Elle serra la main de Kirsten avec une certaine timidité. La Norvégienne se dit qu’elle était peut-être plus à l’aise avec les enfants qu’avec les adultes. Roxane avait la photo de Gustav à la main et se laissa tomber sur la dernière chaise libre.
— J’ai lancé une recherche de scolarité auprès de la direction académique, annonça-t-elle. Ce sont eux qui gèrent ce genre de truc. Malheureusement, il n’y a pas de photos dans Base Élèves. Il reste donc la recherche sur le prénom, qui n’est pas banal, ajouta-t-elle sans cacher son pessimisme.

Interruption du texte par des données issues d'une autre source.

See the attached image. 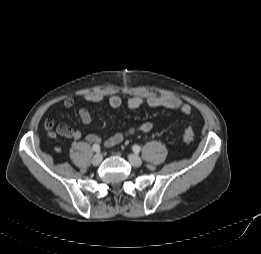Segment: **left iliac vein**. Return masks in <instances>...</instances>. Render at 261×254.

— C’est quoi « Base Élèves » ? demanda Servaz.
— Une application informatique : elle permet la gestion et le suivi du parcours scolaire des élèves du premier degré, c’est-à-dire de la maternelle au CM2.
— Pour toutes les écoles ? Publiques et privées ?
— Oui.
— Comment ça fonctionne ?
— Les données sont stockées au niveau de l’académie et alimentées par chaque directeur d’école et par les mairies, qui se chargent de l’inscription des élèves et du choix des écoles : l’état civil de l’enfant — nom, prénoms, date et lieu de naissance, adresse — et celui du ou des responsables de l’enfant, son cursus scolaire, son INE.
— « INE » ?
— Chaque enfant de France a un identifiant national. Grâce à cette application, ce sont les académies qui gèrent les recherches de scolarité. Avant, certains établissements, en fonction du secteur où ils se trouvaient, en recevaient jusqu’à une dizaine par semaine. Depuis Base Élèves, ce nombre a beaucoup diminué et on retrouve plus facilement les élèves, par exemple lorsque la demande émane d’un parent divorcé ayant l’autorité parentale. De ce point de vue, l’appli est très utile. Évidemment, au début, certains syndicats et parents d’élèves ont hurlé au fichage, il y a eu un emballement médiatique et le ministère s’est empressé de retirer certains champs comme la nationalité, l’absentéisme, l’année d’arrivée en France, la culture d’origine, la profession des parents… Les opposants prétendaient que cette application n’avait d’autre but qu’une politique sécuritaire et policière, qu’elle était destinée en fait à surveiller les flux migratoires. En 2010, le parquet de Paris a classé sans suite plus de deux mille plaintes déposées par des parents d’élèves. Deux mille… Il n’empêche que Base Élèves est très pratique pour la gestion des classes et le suivi des élèves.